*** Selected passage ***

I was one of three left standing—one competitor and one alternate would advance—and my word was “ocean.” To this day, I vividly remember the embarrassment I felt when, even though I knew good and well how that word was spelled, the letters “o-s-h-u-n” came out of my mouth. While the two remaining students continued spelling to determine who would be in the spelling bee and who would be the alternate, I sat back down at my desk, stared at my clasped hands, and tried to keep the blood from rushing to my cheeks by sheer force of will.

As I sat there halfway listening to the goings-on around me, I rationalized my mistake by saying to myself, “the way I spelled that word makes logical sense, even more than the correct spelling.” However, traumatized young Lauren became determined to never feel ashamed of incorrect spelling again. Even now, whenever I realize that there is a typo in a tweet or Facebook post, I feel compelled go back and fix it, or I even sometimes delete the comment altogether.

I find myself saying “i before e except after c” to myself multiple times a day, and I’m always THAT person who will correct social media acquaintances on the uses of your/you’re, two/to/too, or their/their/they’re even though I probably shouldn’t. I’ve taken enough grammar and language classes to know that standardized spelling is a relatively recent development in recorded history, but I still can’t seem to get past my so-called spelling anxiety.

I promise I don’t think about this topic obsessively, but I may or may not have been scrolling through Twitter one day in the not-so-distant past to avoid doing my schoolwork when I got lost in a maze of consecutive pages and found Scottish Twitter. Seeing the use of technically incorrect spelling to reflect regional dialects in this forum was extremely thought-provoking, and it ultimately prompted me to reflect on the evolving conventions of the English language.

It is, perhaps, common knowledge that the spelling reform of Noah Webster’s dictionary effectively differentiated American English from its British counterpart in the years following the Revolutionary War. In his attempt to simplify English spelling by removing double or silent letters, words like colour, honour, flavour, and mould became color, honor, flavor and mold; publick and musick became public and music; travelled and cancelled became traveled and canceled; programme became program; defence, offence, and pretence became defense, offense, and pretense; organise became organize; theatre and centre became theater and center; and cheque became check, to name a few.

However, not all of the suggested new spellings ended up sticking. Webster also proposed “masheen” for “machine” and “ake” for “ache.” Benjamin Franklin wanted to change “alphabet” to “alfabet.” Theodore Roosevelt suggested that “kissed” should be spelled “kist.” George Bernard Shaw even advocated for removing apostrophes from contractions—for example, “don’t” would be “dont.”

Although there is technically nothing wrong with any of these spellings, as most people would still be able to understand their meanings, standardized spelling has been argued to make reading comprehension easier. It has even been said that the spelling reform of Noah Webster has made American English easier to read for dyslexic individuals and to learn for those of whom are not native English-speakers. So, if spelling reform makes English easier, then why did it seemingly stop decades ago?

***

> Problem
Decide whether each statement agrees with the spelling essay above. Answer yes or no for each and quote the words from the essay that settle it.
(a) The writer misspelled "ocean" without knowing how the word is correctly spelled.
(b) Webster's spelling reform turned "programme" into "program."
(c) Theodore Roosevelt proposed spelling "alphabet" as "alfabet."

*** Information given ***

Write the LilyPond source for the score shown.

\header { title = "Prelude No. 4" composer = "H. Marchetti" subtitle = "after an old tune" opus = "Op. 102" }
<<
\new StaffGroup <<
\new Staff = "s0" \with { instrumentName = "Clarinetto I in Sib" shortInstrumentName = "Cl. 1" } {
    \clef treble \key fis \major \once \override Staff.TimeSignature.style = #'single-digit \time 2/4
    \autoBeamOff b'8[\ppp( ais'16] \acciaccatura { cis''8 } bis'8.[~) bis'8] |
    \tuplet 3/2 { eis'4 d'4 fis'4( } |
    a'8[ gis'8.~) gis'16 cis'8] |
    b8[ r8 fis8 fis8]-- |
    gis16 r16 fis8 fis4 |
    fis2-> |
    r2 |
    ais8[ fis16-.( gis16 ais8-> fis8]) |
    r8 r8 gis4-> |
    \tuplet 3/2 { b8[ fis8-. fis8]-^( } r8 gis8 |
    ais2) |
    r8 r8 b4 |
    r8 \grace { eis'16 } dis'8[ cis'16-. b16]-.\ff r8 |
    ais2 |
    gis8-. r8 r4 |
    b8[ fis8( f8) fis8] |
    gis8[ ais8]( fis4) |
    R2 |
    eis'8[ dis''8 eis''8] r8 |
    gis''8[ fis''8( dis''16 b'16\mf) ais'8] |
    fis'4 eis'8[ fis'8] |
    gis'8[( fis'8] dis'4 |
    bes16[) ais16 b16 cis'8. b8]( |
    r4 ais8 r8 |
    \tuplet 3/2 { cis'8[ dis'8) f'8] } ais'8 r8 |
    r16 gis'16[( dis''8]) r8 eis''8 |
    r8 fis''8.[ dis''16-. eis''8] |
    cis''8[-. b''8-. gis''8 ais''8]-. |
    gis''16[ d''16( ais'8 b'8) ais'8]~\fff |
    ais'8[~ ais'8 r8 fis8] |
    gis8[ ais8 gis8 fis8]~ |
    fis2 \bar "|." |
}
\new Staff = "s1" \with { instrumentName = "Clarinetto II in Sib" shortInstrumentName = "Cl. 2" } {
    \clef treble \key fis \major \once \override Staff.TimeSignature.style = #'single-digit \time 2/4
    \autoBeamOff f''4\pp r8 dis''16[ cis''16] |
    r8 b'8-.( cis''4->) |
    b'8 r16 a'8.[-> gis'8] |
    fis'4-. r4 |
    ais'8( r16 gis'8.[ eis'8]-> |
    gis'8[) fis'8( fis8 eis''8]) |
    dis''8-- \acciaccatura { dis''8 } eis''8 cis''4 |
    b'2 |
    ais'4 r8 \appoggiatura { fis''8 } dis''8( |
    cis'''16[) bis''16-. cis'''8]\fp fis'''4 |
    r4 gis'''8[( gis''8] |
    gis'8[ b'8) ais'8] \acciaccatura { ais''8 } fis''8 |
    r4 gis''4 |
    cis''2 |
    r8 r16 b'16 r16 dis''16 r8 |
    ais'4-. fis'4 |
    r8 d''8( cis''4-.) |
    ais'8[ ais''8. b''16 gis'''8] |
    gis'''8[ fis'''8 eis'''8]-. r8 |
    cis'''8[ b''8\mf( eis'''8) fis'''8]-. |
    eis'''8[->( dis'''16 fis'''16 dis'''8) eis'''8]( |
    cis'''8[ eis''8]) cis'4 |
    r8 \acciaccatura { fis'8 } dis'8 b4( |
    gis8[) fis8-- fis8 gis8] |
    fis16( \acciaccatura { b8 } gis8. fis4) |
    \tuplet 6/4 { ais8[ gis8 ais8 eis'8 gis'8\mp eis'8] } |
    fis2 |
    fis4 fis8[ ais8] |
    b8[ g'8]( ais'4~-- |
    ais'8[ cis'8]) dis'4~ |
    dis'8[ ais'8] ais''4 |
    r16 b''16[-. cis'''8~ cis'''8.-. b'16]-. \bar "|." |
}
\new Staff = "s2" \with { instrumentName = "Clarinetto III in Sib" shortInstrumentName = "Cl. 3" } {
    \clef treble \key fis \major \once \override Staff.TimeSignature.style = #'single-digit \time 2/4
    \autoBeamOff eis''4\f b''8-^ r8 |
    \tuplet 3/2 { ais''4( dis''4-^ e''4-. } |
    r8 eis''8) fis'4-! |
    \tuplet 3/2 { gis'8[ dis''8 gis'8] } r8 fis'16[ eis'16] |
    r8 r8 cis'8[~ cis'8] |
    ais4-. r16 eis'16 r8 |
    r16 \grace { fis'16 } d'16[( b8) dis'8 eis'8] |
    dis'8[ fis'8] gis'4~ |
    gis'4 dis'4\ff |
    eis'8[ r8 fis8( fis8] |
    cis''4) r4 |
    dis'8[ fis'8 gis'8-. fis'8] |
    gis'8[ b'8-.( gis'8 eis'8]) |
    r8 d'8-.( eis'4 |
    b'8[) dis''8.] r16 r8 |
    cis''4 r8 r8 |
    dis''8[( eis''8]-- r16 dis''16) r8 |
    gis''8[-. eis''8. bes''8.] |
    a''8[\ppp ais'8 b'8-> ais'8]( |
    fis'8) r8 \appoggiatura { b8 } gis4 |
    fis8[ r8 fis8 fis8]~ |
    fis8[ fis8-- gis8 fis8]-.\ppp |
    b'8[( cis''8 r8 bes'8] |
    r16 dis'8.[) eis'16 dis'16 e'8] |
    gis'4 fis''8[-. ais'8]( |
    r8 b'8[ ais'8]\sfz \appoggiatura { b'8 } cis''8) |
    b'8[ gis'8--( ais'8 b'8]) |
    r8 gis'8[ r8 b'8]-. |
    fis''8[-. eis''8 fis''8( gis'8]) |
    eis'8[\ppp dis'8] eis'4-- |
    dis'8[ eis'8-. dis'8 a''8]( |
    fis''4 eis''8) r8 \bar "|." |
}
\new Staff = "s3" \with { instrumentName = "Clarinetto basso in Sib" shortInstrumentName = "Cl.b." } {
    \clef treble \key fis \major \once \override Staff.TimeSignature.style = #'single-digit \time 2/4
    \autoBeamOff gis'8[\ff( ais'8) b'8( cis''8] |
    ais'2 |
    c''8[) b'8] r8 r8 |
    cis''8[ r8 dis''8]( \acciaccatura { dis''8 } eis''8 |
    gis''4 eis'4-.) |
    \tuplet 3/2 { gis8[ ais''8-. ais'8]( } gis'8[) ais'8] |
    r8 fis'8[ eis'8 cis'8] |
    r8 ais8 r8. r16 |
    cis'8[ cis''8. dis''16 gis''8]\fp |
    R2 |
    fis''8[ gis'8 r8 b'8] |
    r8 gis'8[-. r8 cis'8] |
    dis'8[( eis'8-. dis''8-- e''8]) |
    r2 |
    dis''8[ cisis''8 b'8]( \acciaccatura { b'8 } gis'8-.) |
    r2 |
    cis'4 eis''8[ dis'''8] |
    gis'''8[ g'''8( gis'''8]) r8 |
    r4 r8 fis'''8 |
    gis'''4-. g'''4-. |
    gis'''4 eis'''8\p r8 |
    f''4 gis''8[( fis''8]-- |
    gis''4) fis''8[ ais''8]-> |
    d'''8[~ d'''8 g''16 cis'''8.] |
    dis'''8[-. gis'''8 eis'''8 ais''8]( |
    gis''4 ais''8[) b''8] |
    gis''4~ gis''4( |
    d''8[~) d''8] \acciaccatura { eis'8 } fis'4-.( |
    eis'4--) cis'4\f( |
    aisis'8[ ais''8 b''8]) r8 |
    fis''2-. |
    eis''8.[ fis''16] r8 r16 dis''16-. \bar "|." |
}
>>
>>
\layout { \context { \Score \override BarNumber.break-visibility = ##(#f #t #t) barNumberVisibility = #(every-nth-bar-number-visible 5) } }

***

> Solution
(a) No: "even though I knew good and well how that word was spelled, the letters “o-s-h-u-n” came out of my mouth"
(b) Yes: "programme became program"
(c) No: "Benjamin Franklin wanted to change “alphabet” to “alfabet.”"